Luego de unas horas sumida en su mundo, todavía sentada frente al escritorio y la nueva hoja en blanco, la puerta sonó despacio. Cathanna se levantó a regañadientes, la abrió y se encontró con Celanina. Se hizo a un lado para dejarla pasar, y Celanina frunció el ceño al ver la cantidad de papeles tirados por el suelo. Le lanzó a Cathanna una mirada de reproche; ella solo se encogió de hombros.
Aunque no era su responsabilidad limpiar la alcoba de Cathanna, Celanina tomó la cesta de basura y empezó a recoger los papeles, soltando murmullos que Cathanna decidió ignorar, aburrida. Entonces algo en uno de ellos llamó su atención. Dejó la cesta a un lado y desdobló el papel, solo para encontrarse con un rostro familiar.
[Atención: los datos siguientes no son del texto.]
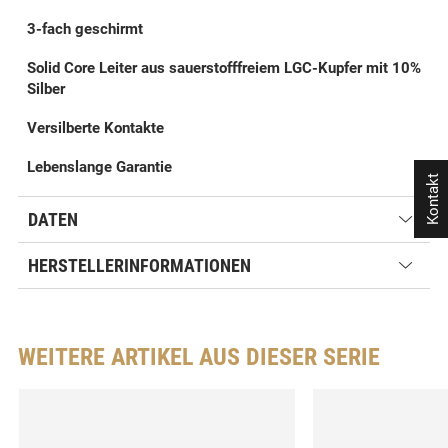
3-fach geschirmt
Solid Core Leiter aus sauerstofffreiem LGC-Kupfer mit 10%
Silber
Versilberte Kontakte
Lebenslange Garantie
Kontakt
DATEN
HERSTELLERINFORMATIONEN
WEITERE ARTIKEL AUS DIESER SERIE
—¿Cómo es que tienes esto, Cathanna? —preguntó, sin apartar la mirada del papel. Luego, tragando duro, miró a la joven en la cama.
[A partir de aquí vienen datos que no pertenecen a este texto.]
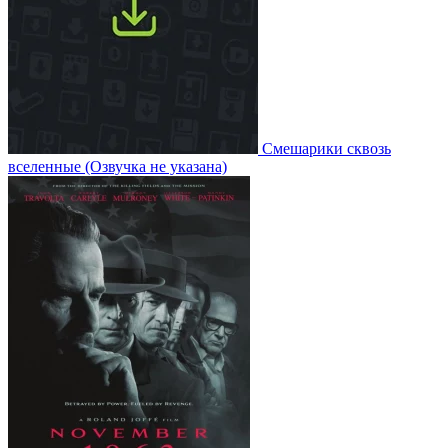
Смешарики сквозь
вселенные
(Озвучка не указана)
Cathanna arrugó el rostro, confundida.
—¿Sabes quién es ella?
—¿Tú la conoces? —La voz de Celanina sonó brusca.
—Yo… no —respondió, incorporándose—. ¿Sabes quién es?
Celanina chasqueó la lengua.
—Fue una mujer muy mala —dijo, arrojando la hoja a la cesta sin miramientos—. Una de las maldiciones del imperio. —Se levantó y caminó hacia la puerta—. Volveré en unos minutos, junto a las demás.
Y sin esperar respuestas, salió, cerrando la puerta.